The road to triumph as an inventor was a rocky one for Lee de Forest. He had to struggle constantly to find the means to live while he studied, experimented, and invented. Twice he lost fortunes won by his inventions because of the financial chicanery of business associates. Only after a federal grand jury had found him and his patent lawyer, Captain Samuel E. Derby, not guilty of using the mails to defraud in promoting the audion did fortune turn a steadily smiling face on the indomitable inventor. But whether fortune frowned or smiled, from boyhood until his death at 87, Lee de Forest was always actively inventing.

Advancing the Electronic Age is the story of not only Lee de Forest, but all of the men who worked with him, in cooperation and in competition. Such rivals as Sir John Ambrose Fleming, inventor of a diode tube; R.A. Fessenden, who beat de Forest in the race to one kind of detector; and Edward H. Armstrong, who claimed to have discovered the feedback principle before de Forest-these men never gave up in their belief that they had beaten him.

Early wireless telegraphers and amateur operators gave de Forest unremitting and invaluable help. In his eyes they could never be given enough credit for working alongside him in jungle heat and Arctic cold, on land, afloat, and in the air, on the installation of testing of telephony, and radio broadcasting.
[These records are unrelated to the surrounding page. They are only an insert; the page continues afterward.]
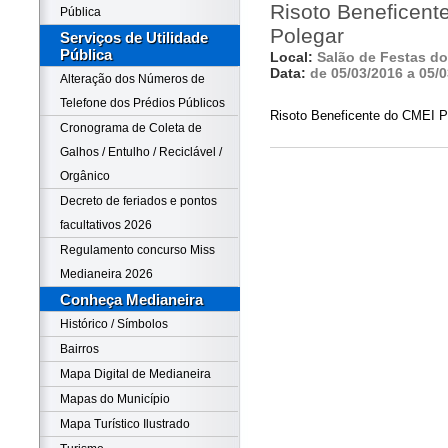
Risoto Beneficen
Pública
Polegar
Serviços de Utilidade
Pública
Local:
Salão de Festas do
Data:
de 05/03/2016 a 05/
Alteração dos Números de
Telefone dos Prédios Públicos
Risoto Beneficente do CMEI 
Cronograma de Coleta de
Galhos / Entulho / Reciclável /
Orgânico
Decreto de feriados e pontos
facultativos 2026
Regulamento concurso Miss
Medianeira 2026
Conheça Medianeira
Histórico / Símbolos
Bairros
Mapa Digital de Medianeira
Mapas do Município
Mapa Turístico Ilustrado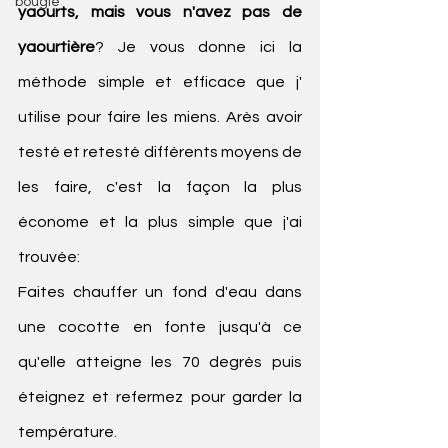
bougie
yaourts, mais vous n'avez pas de 
yaourtière
? Je vous donne ici la 
méthode simple et efficace que j' 
utilise pour faire les miens. Arès avoir 
testé et retesté différents moyens de 
les faire, c'est la façon la plus 
économe et la plus simple que j'ai 
trouvée: 
Faites chauffer un fond d'eau dans 
une cocotte en fonte jusqu'à ce 
qu'elle atteigne les 70 degrés puis 
éteignez et refermez pour garder la 
température.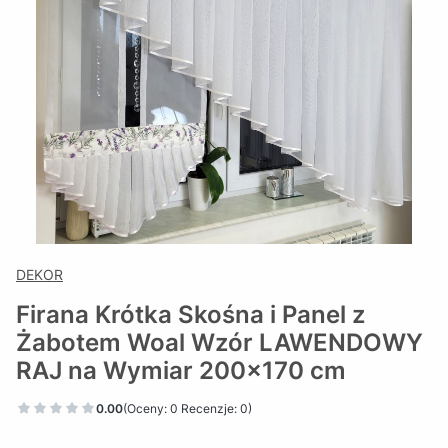
DEKOR
Firana Krótka Skośna i Panel z
Żabotem Woal Wzór LAWENDOWY
RAJ na Wymiar 200x170 cm
0.00
(Oceny: 0 Recenzje: 0)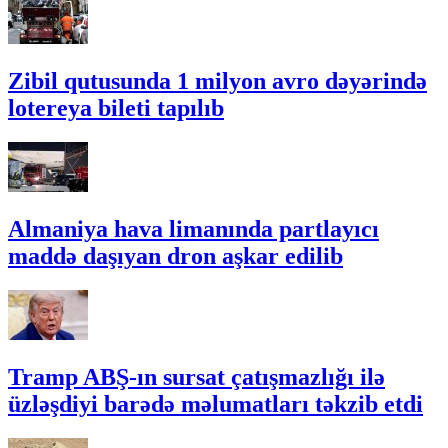
Zibil qutusunda 1 milyon avro dəyərində
lotereya bileti tapılıb
Almaniya hava limanında partlayıcı
maddə daşıyan dron aşkar edilib
Tramp ABŞ-ın sursat çatışmazlığı ilə
üzləşdiyi barədə məlumatları təkzib etdi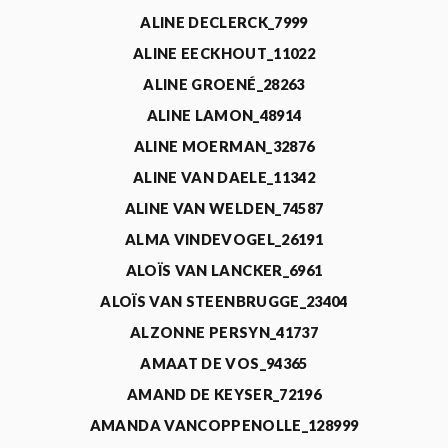
ALINE DECLERCK_7999
ALINE EECKHOUT_11022
ALINE GROENÉ_28263
ALINE LAMON_48914
ALINE MOERMAN_32876
ALINE VAN DAELE_11342
ALINE VAN WELDEN_74587
ALMA VINDEVOGEL_26191
ALOÏS VAN LANCKER_6961
ALOÏS VAN STEENBRUGGE_23404
ALZONNE PERSYN_41737
AMAAT DE VOS_94365
AMAND DE KEYSER_72196
AMANDA VANCOPPENOLLE_128999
Most of all Lee de Forest was proud that he could bring great music to the world. His fascination as a four-year-old with and early Edison phonograph foreshadowed his lifelong obsession with the electronic reproduction of music. Because of Lee de Forest's inventions, everyone in the world today-even those isolated in remote regions- can have front row center seats for the performance of the great music of the world.